The given problem is a double integral:

$\int_{-1}^{1} \left( \int_0^y xye^{x^2} \, dx \right) dy$

Step-by-step solution:

1. Inner Integral: We first evaluate the inner integral with respect to $x$, while treating $y$ as a constant:

$I_1 = \int_0^y xye^{x^2} \, dx$

To solve this, we perform substitution. Let $u = x^2$, so $du = 2x \, dx$, or $dx = \frac{du}{2x}$.

Thus, the integral becomes:

$I_1 = y \int_0^y xe^{x^2} \, dx = \frac{y}{2} \int_0^{y^2} e^u \, du$

The integral of $e^u$ is simply $e^u$. Substituting the limits:

$I_1 = \frac{y}{2} \left( e^{y^2} - e^0 \right) = \frac{y}{2} \left( e^{y^2} - 1 \right)$

2. Outer Integral: Now we need to integrate this result with respect to $y$:

$I_2 = \int_{-1}^{1} \frac{y}{2} \left( e^{y^2} - 1 \right) \, dy$

This can be broken into two parts:

$I_2 = \frac{1}{2} \int_{-1}^{1} y e^{y^2} \, dy - \frac{1}{2} \int_{-1}^{1} y \, dy$

• The second integral, $\int_{-1}^{1} y \, dy$, is zero because it's an odd function over a symmetric interval.
• For the first integral, perform substitution $u = y^2$, so $du = 2y \, dy$. Changing limits, when $y = -1$, $u = 1$, and when $y = 1$, $u = 1$:

$\int_{-1}^{1} y e^{y^2} \, dy = 0$

Thus, the entire integral evaluates to:

$I_2 = 0$

Final Answer:

$\int_{-1}^{1} \left( \int_0^y xye^{x^2} \, dx \right) dy = 0$

Would you like further clarification or more details on any specific step?
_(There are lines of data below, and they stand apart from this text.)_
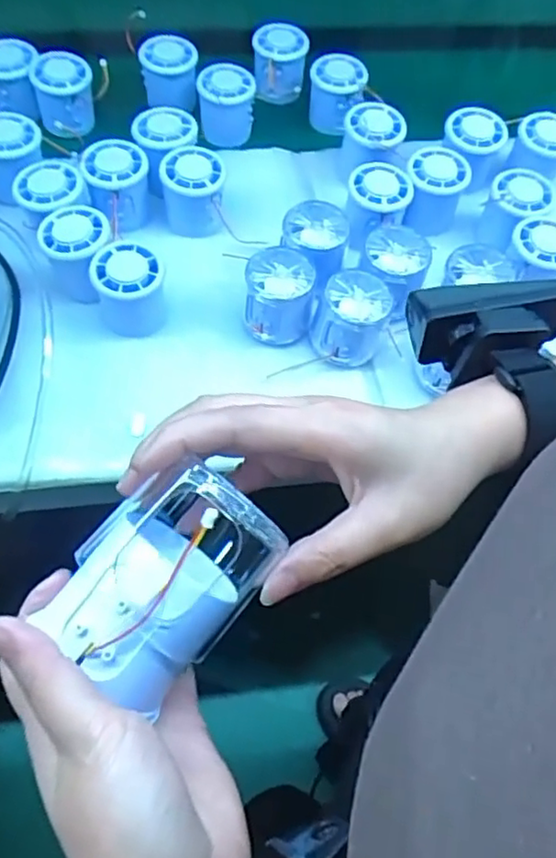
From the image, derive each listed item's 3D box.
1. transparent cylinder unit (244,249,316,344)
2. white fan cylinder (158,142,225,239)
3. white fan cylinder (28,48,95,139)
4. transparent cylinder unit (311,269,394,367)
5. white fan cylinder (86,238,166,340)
[{"bbox_3d":[0.000,-0.105,0.517,0.054,0.055,0.058,6,62,-1],"label":"transparent cylinder unit"},{"bbox_3d":[-0.074,-0.210,0.568,0.051,0.052,0.050,2,62,-3],"label":"white fan cylinder"},{"bbox_3d":[-0.206,-0.323,0.627,0.054,0.058,0.053,-18,65,-13],"label":"white fan cylinder"},{"bbox_3d":[0.057,-0.085,0.518,0.053,0.067,0.055,2,62,-3],"label":"transparent cylinder unit"},{"bbox_3d":[-0.117,-0.112,0.513,0.052,0.059,0.051,2,62,-3],"label":"white fan cylinder"}]

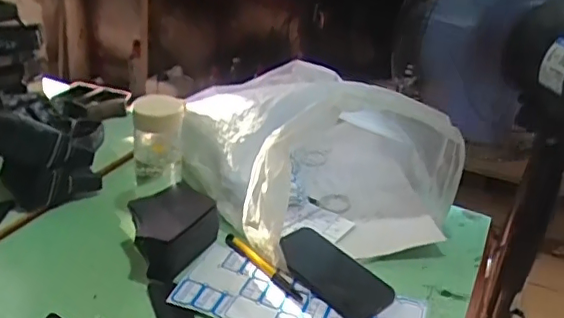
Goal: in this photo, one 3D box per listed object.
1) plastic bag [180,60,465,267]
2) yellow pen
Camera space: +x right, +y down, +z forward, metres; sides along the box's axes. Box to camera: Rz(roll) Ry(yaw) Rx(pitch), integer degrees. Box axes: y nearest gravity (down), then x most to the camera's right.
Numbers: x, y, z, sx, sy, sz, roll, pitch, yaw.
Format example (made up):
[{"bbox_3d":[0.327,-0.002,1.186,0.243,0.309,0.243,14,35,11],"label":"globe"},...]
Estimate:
[{"bbox_3d":[0.033,-0.027,0.778,0.273,0.182,0.355,-18,38,-38],"label":"plastic bag"},{"bbox_3d":[-0.023,0.123,0.673,0.012,0.010,0.130,-20,39,-39],"label":"yellow pen"}]

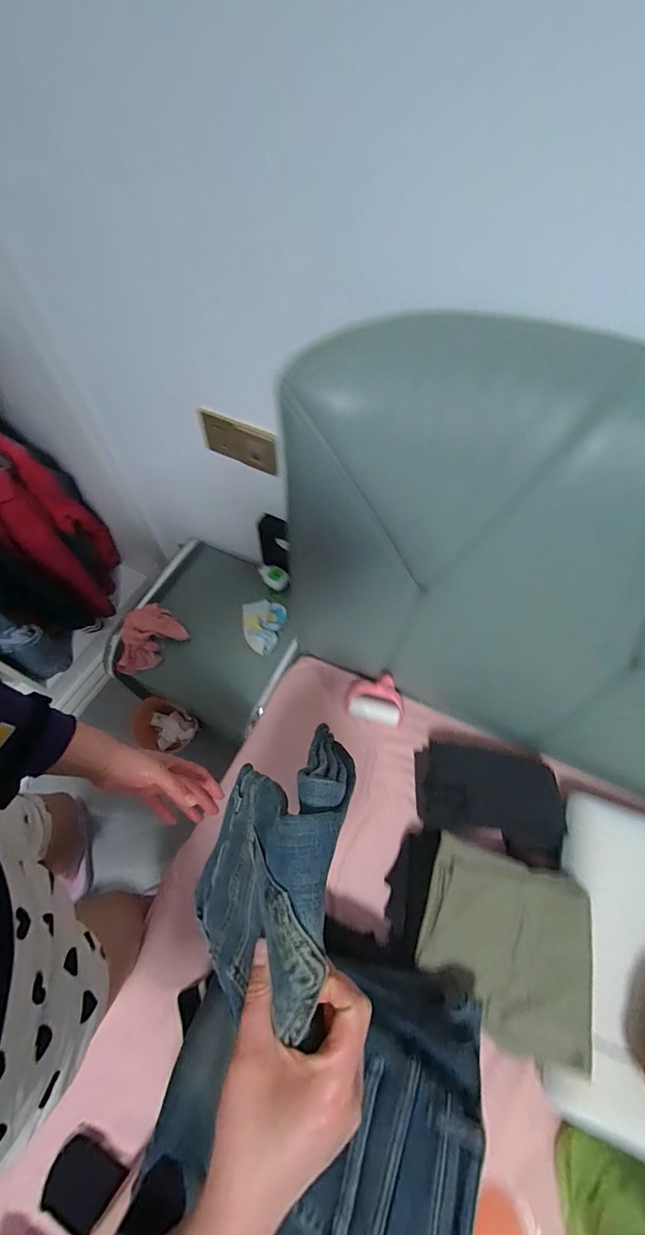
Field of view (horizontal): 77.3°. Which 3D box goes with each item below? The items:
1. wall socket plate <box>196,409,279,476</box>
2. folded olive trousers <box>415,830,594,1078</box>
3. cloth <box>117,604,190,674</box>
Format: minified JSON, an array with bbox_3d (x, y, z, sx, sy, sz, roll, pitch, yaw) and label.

Here are five related questions to deepen your understanding:

1. How does the substitution method simplify integrals involving exponential functions?
2. Why is the integral of an odd function over a symmetric interval zero?
3. Can you apply this method to other integrals involving products of $e^{x^2}$ and polynomials?
4. How would the result change if the limits of integration were different?
5. What is the significance of the exponential function in this context?

Tip: When dealing with complex integrals, breaking them into smaller, manageable parts often simplifies the solution.